■ EXERCISE DESCRIPTION
Please print every record below exactly as it appears.

■ EXTRACTED DATA
----------

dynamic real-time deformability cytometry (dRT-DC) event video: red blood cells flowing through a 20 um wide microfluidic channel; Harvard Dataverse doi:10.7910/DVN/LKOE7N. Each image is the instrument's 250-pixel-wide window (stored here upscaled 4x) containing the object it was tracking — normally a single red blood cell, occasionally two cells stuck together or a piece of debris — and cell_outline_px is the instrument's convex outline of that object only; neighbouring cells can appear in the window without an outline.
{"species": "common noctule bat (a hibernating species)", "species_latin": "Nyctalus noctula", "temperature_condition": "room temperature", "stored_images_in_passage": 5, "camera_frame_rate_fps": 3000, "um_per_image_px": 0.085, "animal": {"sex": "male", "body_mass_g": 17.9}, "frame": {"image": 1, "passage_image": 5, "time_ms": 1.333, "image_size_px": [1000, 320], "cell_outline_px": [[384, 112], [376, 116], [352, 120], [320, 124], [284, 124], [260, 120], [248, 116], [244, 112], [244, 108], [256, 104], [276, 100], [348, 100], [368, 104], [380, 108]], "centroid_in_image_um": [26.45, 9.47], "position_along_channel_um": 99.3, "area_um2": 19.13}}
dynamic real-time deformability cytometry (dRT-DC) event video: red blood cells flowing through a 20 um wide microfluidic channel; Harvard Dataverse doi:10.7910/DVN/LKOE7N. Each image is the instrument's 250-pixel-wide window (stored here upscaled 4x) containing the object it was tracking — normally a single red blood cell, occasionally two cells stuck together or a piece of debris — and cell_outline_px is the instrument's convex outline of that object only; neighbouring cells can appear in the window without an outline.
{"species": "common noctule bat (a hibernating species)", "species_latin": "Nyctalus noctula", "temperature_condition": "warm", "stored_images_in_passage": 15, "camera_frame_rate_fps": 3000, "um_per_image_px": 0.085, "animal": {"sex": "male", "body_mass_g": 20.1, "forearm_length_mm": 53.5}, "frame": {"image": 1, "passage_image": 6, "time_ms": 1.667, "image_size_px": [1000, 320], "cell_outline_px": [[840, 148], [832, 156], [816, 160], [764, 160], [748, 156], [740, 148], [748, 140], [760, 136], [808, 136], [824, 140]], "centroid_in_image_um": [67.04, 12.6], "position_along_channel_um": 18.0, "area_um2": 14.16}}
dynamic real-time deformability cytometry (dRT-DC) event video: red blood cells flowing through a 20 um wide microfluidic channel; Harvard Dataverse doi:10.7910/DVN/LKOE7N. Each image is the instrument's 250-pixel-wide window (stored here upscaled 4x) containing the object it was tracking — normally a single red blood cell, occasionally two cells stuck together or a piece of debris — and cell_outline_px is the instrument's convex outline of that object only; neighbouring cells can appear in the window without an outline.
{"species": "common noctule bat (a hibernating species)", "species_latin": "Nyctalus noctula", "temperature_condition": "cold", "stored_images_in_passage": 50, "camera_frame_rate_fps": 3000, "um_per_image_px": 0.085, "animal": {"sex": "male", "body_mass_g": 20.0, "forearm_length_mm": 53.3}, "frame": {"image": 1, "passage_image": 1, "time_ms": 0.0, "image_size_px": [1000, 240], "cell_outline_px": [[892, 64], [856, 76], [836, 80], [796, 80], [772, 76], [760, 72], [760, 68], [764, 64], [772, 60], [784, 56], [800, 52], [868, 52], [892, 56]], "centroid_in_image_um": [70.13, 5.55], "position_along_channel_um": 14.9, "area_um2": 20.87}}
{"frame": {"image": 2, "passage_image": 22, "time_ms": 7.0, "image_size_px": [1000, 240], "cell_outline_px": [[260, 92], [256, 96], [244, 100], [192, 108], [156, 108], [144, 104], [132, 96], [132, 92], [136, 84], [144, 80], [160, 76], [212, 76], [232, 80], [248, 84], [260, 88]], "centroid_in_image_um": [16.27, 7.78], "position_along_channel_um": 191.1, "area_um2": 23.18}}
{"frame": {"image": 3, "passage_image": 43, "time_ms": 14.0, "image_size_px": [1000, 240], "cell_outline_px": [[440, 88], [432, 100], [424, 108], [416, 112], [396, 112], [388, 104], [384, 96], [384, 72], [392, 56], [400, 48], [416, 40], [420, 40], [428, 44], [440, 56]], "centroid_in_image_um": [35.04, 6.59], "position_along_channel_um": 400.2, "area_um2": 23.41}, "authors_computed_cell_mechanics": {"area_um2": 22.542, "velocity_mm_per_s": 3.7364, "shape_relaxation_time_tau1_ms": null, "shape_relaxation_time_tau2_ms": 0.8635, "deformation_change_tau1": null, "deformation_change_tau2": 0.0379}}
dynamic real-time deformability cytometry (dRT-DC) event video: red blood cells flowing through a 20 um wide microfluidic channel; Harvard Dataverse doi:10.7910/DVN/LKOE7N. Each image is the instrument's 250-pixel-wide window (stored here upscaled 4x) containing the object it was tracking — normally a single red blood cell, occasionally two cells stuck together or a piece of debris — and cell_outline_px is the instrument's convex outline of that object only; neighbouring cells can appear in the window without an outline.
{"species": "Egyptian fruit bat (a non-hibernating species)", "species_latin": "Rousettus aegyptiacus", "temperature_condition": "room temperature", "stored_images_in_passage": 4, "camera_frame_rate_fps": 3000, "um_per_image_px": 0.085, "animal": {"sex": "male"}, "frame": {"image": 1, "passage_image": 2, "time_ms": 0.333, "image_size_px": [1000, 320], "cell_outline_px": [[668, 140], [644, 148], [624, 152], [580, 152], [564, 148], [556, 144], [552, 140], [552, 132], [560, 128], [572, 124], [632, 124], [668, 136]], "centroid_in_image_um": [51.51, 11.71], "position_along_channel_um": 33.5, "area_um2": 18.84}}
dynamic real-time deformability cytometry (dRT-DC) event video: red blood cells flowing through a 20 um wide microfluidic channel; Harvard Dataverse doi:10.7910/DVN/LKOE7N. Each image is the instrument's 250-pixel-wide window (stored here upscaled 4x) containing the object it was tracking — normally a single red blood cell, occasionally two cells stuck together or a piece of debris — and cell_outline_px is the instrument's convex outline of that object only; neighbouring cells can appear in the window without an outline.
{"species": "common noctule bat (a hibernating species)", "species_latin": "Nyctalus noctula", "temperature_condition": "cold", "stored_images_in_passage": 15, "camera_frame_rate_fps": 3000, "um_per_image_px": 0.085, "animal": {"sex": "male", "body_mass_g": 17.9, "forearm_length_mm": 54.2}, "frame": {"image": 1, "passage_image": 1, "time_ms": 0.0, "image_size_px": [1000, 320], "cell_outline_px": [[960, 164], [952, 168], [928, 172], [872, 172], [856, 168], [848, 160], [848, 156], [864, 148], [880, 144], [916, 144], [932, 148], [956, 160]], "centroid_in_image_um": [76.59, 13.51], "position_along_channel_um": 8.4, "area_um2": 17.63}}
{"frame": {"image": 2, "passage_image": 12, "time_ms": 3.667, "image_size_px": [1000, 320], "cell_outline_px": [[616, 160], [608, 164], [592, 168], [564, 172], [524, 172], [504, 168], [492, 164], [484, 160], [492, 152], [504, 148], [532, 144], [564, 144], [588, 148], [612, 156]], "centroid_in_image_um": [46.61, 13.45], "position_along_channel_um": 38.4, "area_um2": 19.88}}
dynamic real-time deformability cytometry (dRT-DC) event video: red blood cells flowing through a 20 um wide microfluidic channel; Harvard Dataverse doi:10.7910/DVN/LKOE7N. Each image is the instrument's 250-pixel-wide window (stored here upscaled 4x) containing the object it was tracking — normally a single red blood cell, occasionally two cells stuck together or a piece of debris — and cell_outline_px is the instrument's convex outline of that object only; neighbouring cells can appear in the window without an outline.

----------

■ COMPLETE ANSWER
dynamic real-time deformability cytometry (dRT-DC) event video: red blood cells flowing through a 20 um wide microfluidic channel; Harvard Dataverse doi:10.7910/DVN/LKOE7N. Each image is the instrument's 250-pixel-wide window (stored here upscaled 4x) containing the object it was tracking — normally a single red blood cell, occasionally two cells stuck together or a piece of debris — and cell_outline_px is the instrument's convex outline of that object only; neighbouring cells can appear in the window without an outline.
{"species": "common noctule bat (a hibernating species)", "species_latin": "Nyctalus noctula", "temperature_condition": "room temperature", "stored_images_in_passage": 5, "camera_frame_rate_fps": 3000, "um_per_image_px": 0.085, "animal": {"sex": "male", "body_mass_g": 17.9}, "frame": {"image": 1, "passage_image": 5, "time_ms": 1.333, "image_size_px": [1000, 320], "cell_outline_px": [[384, 112], [376, 116], [352, 120], [320, 124], [284, 124], [260, 120], [248, 116], [244, 112], [244, 108], [256, 104], [276, 100], [348, 100], [368, 104], [380, 108]], "centroid_in_image_um": [26.45, 9.47], "position_along_channel_um": 99.3, "area_um2": 19.13}}
dynamic real-time deformability cytometry (dRT-DC) event video: red blood cells flowing through a 20 um wide microfluidic channel; Harvard Dataverse doi:10.7910/DVN/LKOE7N. Each image is the instrument's 250-pixel-wide window (stored here upscaled 4x) containing the object it was tracking — normally a single red blood cell, occasionally two cells stuck together or a piece of debris — and cell_outline_px is the instrument's convex outline of that object only; neighbouring cells can appear in the window without an outline.
{"species": "common noctule bat (a hibernating species)", "species_latin": "Nyctalus noctula", "temperature_condition": "warm", "stored_images_in_passage": 15, "camera_frame_rate_fps": 3000, "um_per_image_px": 0.085, "animal": {"sex": "male", "body_mass_g": 20.1, "forearm_length_mm": 53.5}, "frame": {"image": 1, "passage_image": 6, "time_ms": 1.667, "image_size_px": [1000, 320], "cell_outline_px": [[840, 148], [832, 156], [816, 160], [764, 160], [748, 156], [740, 148], [748, 140], [760, 136], [808, 136], [824, 140]], "centroid_in_image_um": [67.04, 12.6], "position_along_channel_um": 18.0, "area_um2": 14.16}}
dynamic real-time deformability cytometry (dRT-DC) event video: red blood cells flowing through a 20 um wide microfluidic channel; Harvard Dataverse doi:10.7910/DVN/LKOE7N. Each image is the instrument's 250-pixel-wide window (stored here upscaled 4x) containing the object it was tracking — normally a single red blood cell, occasionally two cells stuck together or a piece of debris — and cell_outline_px is the instrument's convex outline of that object only; neighbouring cells can appear in the window without an outline.
{"species": "common noctule bat (a hibernating species)", "species_latin": "Nyctalus noctula", "temperature_condition": "cold", "stored_images_in_passage": 50, "camera_frame_rate_fps": 3000, "um_per_image_px": 0.085, "animal": {"sex": "male", "body_mass_g": 20.0, "forearm_length_mm": 53.3}, "frame": {"image": 1, "passage_image": 1, "time_ms": 0.0, "image_size_px": [1000, 240], "cell_outline_px": [[892, 64], [856, 76], [836, 80], [796, 80], [772, 76], [760, 72], [760, 68], [764, 64], [772, 60], [784, 56], [800, 52], [868, 52], [892, 56]], "centroid_in_image_um": [70.13, 5.55], "position_along_channel_um": 14.9, "area_um2": 20.87}}
{"frame": {"image": 2, "passage_image": 22, "time_ms": 7.0, "image_size_px": [1000, 240], "cell_outline_px": [[260, 92], [256, 96], [244, 100], [192, 108], [156, 108], [144, 104], [132, 96], [132, 92], [136, 84], [144, 80], [160, 76], [212, 76], [232, 80], [248, 84], [260, 88]], "centroid_in_image_um": [16.27, 7.78], "position_along_channel_um": 191.1, "area_um2": 23.18}}
{"frame": {"image": 3, "passage_image": 43, "time_ms": 14.0, "image_size_px": [1000, 240], "cell_outline_px": [[440, 88], [432, 100], [424, 108], [416, 112], [396, 112], [388, 104], [384, 96], [384, 72], [392, 56], [400, 48], [416, 40], [420, 40], [428, 44], [440, 56]], "centroid_in_image_um": [35.04, 6.59], "position_along_channel_um": 400.2, "area_um2": 23.41}, "authors_computed_cell_mechanics": {"area_um2": 22.542, "velocity_mm_per_s": 3.7364, "shape_relaxation_time_tau1_ms": null, "shape_relaxation_time_tau2_ms": 0.8635, "deformation_change_tau1": null, "deformation_change_tau2": 0.0379}}
dynamic real-time deformability cytometry (dRT-DC) event video: red blood cells flowing through a 20 um wide microfluidic channel; Harvard Dataverse doi:10.7910/DVN/LKOE7N. Each image is the instrument's 250-pixel-wide window (stored here upscaled 4x) containing the object it was tracking — normally a single red blood cell, occasionally two cells stuck together or a piece of debris — and cell_outline_px is the instrument's convex outline of that object only; neighbouring cells can appear in the window without an outline.
{"species": "Egyptian fruit bat (a non-hibernating species)", "species_latin": "Rousettus aegyptiacus", "temperature_condition": "room temperature", "stored_images_in_passage": 4, "camera_frame_rate_fps": 3000, "um_per_image_px": 0.085, "animal": {"sex": "male"}, "frame": {"image": 1, "passage_image": 2, "time_ms": 0.333, "image_size_px": [1000, 320], "cell_outline_px": [[668, 140], [644, 148], [624, 152], [580, 152], [564, 148], [556, 144], [552, 140], [552, 132], [560, 128], [572, 124], [632, 124], [668, 136]], "centroid_in_image_um": [51.51, 11.71], "position_along_channel_um": 33.5, "area_um2": 18.84}}
dynamic real-time deformability cytometry (dRT-DC) event video: red blood cells flowing through a 20 um wide microfluidic channel; Harvard Dataverse doi:10.7910/DVN/LKOE7N. Each image is the instrument's 250-pixel-wide window (stored here upscaled 4x) containing the object it was tracking — normally a single red blood cell, occasionally two cells stuck together or a piece of debris — and cell_outline_px is the instrument's convex outline of that object only; neighbouring cells can appear in the window without an outline.
{"species": "common noctule bat (a hibernating species)", "species_latin": "Nyctalus noctula", "temperature_condition": "cold", "stored_images_in_passage": 15, "camera_frame_rate_fps": 3000, "um_per_image_px": 0.085, "animal": {"sex": "male", "body_mass_g": 17.9, "forearm_length_mm": 54.2}, "frame": {"image": 1, "passage_image": 1, "time_ms": 0.0, "image_size_px": [1000, 320], "cell_outline_px": [[960, 164], [952, 168], [928, 172], [872, 172], [856, 168], [848, 160], [848, 156], [864, 148], [880, 144], [916, 144], [932, 148], [956, 160]], "centroid_in_image_um": [76.59, 13.51], "position_along_channel_um": 8.4, "area_um2": 17.63}}
{"frame": {"image": 2, "passage_image": 12, "time_ms": 3.667, "image_size_px": [1000, 320], "cell_outline_px": [[616, 160], [608, 164], [592, 168], [564, 172], [524, 172], [504, 168], [492, 164], [484, 160], [492, 152], [504, 148], [532, 144], [564, 144], [588, 148], [612, 156]], "centroid_in_image_um": [46.61, 13.45], "position_along_channel_um": 38.4, "area_um2": 19.88}}
dynamic real-time deformability cytometry (dRT-DC) event video: red blood cells flowing through a 20 um wide microfluidic channel; Harvard Dataverse doi:10.7910/DVN/LKOE7N. Each image is the instrument's 250-pixel-wide window (stored here upscaled 4x) containing the object it was tracking — normally a single red blood cell, occasionally two cells stuck together or a piece of debris — and cell_outline_px is the instrument's convex outline of that object only; neighbouring cells can appear in the window without an outline.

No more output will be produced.